Thanks, @tsibley! I forgot the format that was staring right at me. Overlays seem like the best solution.

I'm also in favor of using config.json to store most parameters. I tend to think of that file as a way to configure Snakefile rules while the auspice config is more of a way to configure the auspice interface. If you weren't buying into the Snakemake ecosystem, for whatever reason, it could still be helpful to have auspice config JSON(s) that stand apart from the Snakemake config.

I also don't feel strongly about this one way or the other though. Maybe we can discuss at Wednesday's meeting.

Nod, I can definitely see times it would be useful to have the auspice config be a separate file. Although I also see the auspice config file as inherently tied to the augur commands run, thus the Snakefile rules (in our case), since the rules generate node attributes that need to be mentioned in the auspice config.

If we don't re-use Snakemake's config file system, then doing overlays ourselves looks something like:

import json
import sys
from pathlib import Path
from snakemake.utils import update_config

def read_json(path): 
    print(f"Loading {path}", file = sys.stderr)
    return json.loads(path.read_text(encoding = "UTF-8"))

def read_config_set(base_filename, stem_suffixes = []):
    base_path = Path(base_filename)
    
    config = read_json(base_path)

    for stem_suffix in stem_suffixes:
        new_stem = "_".join([base_path.stem, *stem_suffix])
        overlay_path = base_path.with_name(new_stem + base_path.suffix)

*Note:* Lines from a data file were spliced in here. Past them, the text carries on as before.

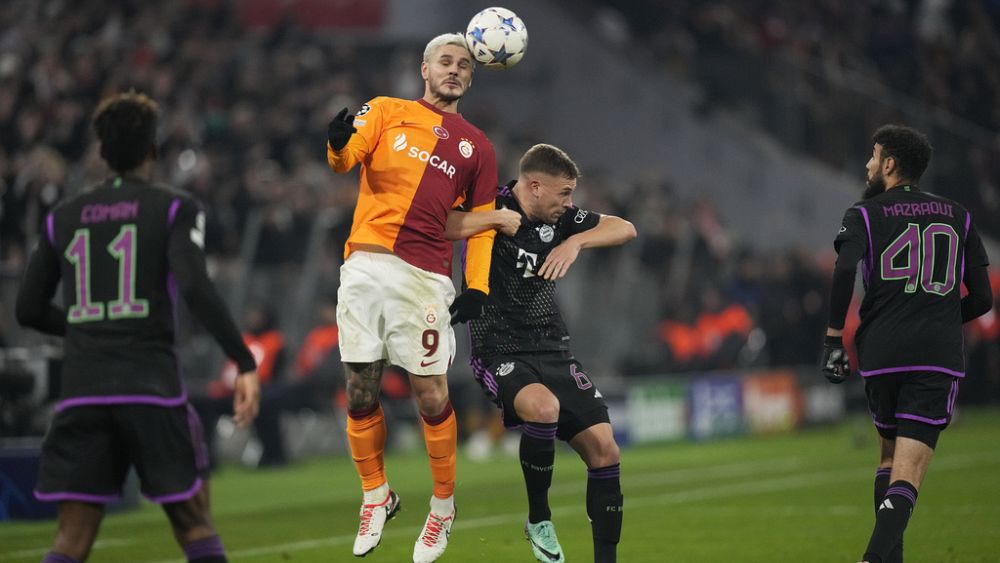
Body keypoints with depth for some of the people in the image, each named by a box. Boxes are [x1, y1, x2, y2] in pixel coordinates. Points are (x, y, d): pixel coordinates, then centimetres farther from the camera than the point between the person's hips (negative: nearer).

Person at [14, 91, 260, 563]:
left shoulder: (63, 217, 13)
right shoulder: (173, 209, 2)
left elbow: (29, 309, 15)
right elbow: (195, 287, -14)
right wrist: (245, 364, -15)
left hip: (81, 391, 3)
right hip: (152, 387, -3)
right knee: (195, 523, 10)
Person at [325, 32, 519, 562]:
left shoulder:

        if overlay_path.exists():
            update_config(config, read_json(overlay_path))

    return config


auspice_config = read_config_set("config/auspice_config.json", [("h3n2"), ("h3n2", "ha"), ("h3n2", "ha", "2y")])
trvrb commented

@tsibley, @huddlej ---

I'm in favor of this overlay option: #5 (comment), but want to be sure I'm clear on the proposal:

I imagine that this should be built into the augur export command directly. Augur export can then be passed in --auspice-config config/auspice_config.json config/auspice_config_h3n2_ha.json. If config/auspice_config_h3n2_ha.json has an attribute already present in config/auspice_config.json it overrides.

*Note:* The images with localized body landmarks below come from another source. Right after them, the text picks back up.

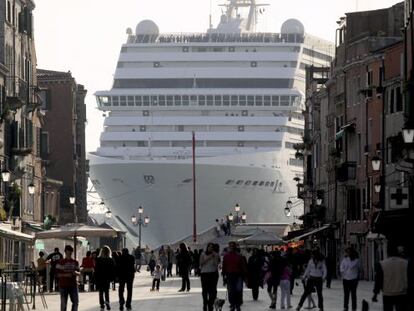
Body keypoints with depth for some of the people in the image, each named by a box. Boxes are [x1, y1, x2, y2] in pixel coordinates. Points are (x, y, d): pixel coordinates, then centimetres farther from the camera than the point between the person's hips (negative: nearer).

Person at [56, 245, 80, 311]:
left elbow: (78, 273, 12)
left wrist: (76, 273, -12)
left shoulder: (75, 262, 10)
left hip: (73, 285, 4)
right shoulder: (60, 262, -2)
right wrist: (65, 275, -19)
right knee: (64, 303, 0)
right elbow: (57, 274, -4)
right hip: (63, 285, -4)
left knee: (76, 302, 1)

@trvrb I admit, I was originally thinking augur would be none-the-wiser about the multiple config files and just receive a single JSON structure that had been composed together by the Snakefile rules.

Your proposal of having augur do the composition seems reasonable to me and does make the config composition more readily-available to other builds using augur. The Snakefile may still have to do an existence check before passing the set of files to --auspice-config, but I don't think that'll be too onerous, and I don't see any unintended consequences with the approach.

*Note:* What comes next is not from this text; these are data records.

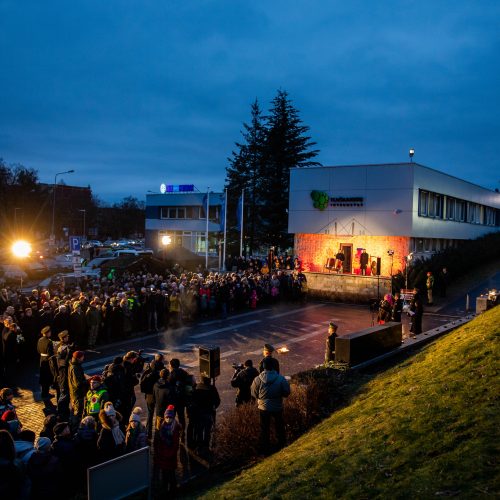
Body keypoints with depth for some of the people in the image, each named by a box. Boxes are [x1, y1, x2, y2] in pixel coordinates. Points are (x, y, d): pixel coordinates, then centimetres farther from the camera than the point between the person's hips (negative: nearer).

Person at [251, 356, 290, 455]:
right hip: (277, 407, 0)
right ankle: (281, 445, 36)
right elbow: (286, 393, -8)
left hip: (263, 407, 0)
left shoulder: (258, 379, -18)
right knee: (279, 427, 22)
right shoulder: (281, 379, -19)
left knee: (264, 429, 16)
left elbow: (254, 394, -5)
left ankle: (265, 449, 25)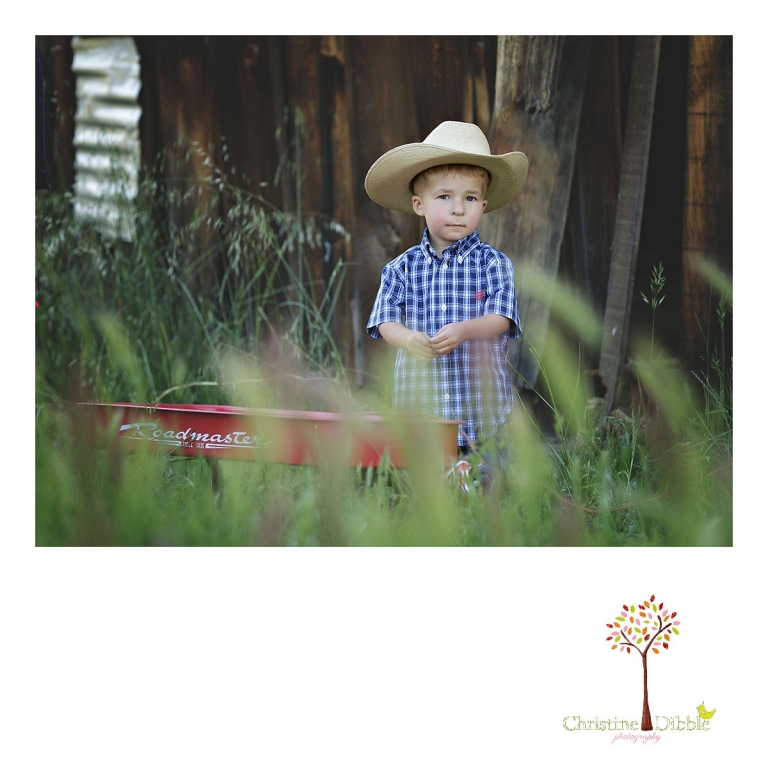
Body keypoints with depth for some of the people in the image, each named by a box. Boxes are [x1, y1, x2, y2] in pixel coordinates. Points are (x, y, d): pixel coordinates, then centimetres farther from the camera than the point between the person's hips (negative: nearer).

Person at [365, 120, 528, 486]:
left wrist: (464, 330, -27)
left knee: (489, 483, 1)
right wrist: (409, 339, -24)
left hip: (482, 406, -1)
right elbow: (386, 321, -1)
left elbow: (500, 319, -7)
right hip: (419, 406, 1)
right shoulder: (402, 269, 6)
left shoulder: (493, 264, 1)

is this something we are planning to follow up?

trvrb commented

I think we should move this to be an augur issue. I do think that composing multiple auspice config files in augur export will be a generally useful feature and will streamline seasonal-flu config files.

trvrb commented

I'm closing this issue in favor of nextstrain/augur#298. Once augur functionality is in place, we can revisit auspice config format for seasonal-flu repo.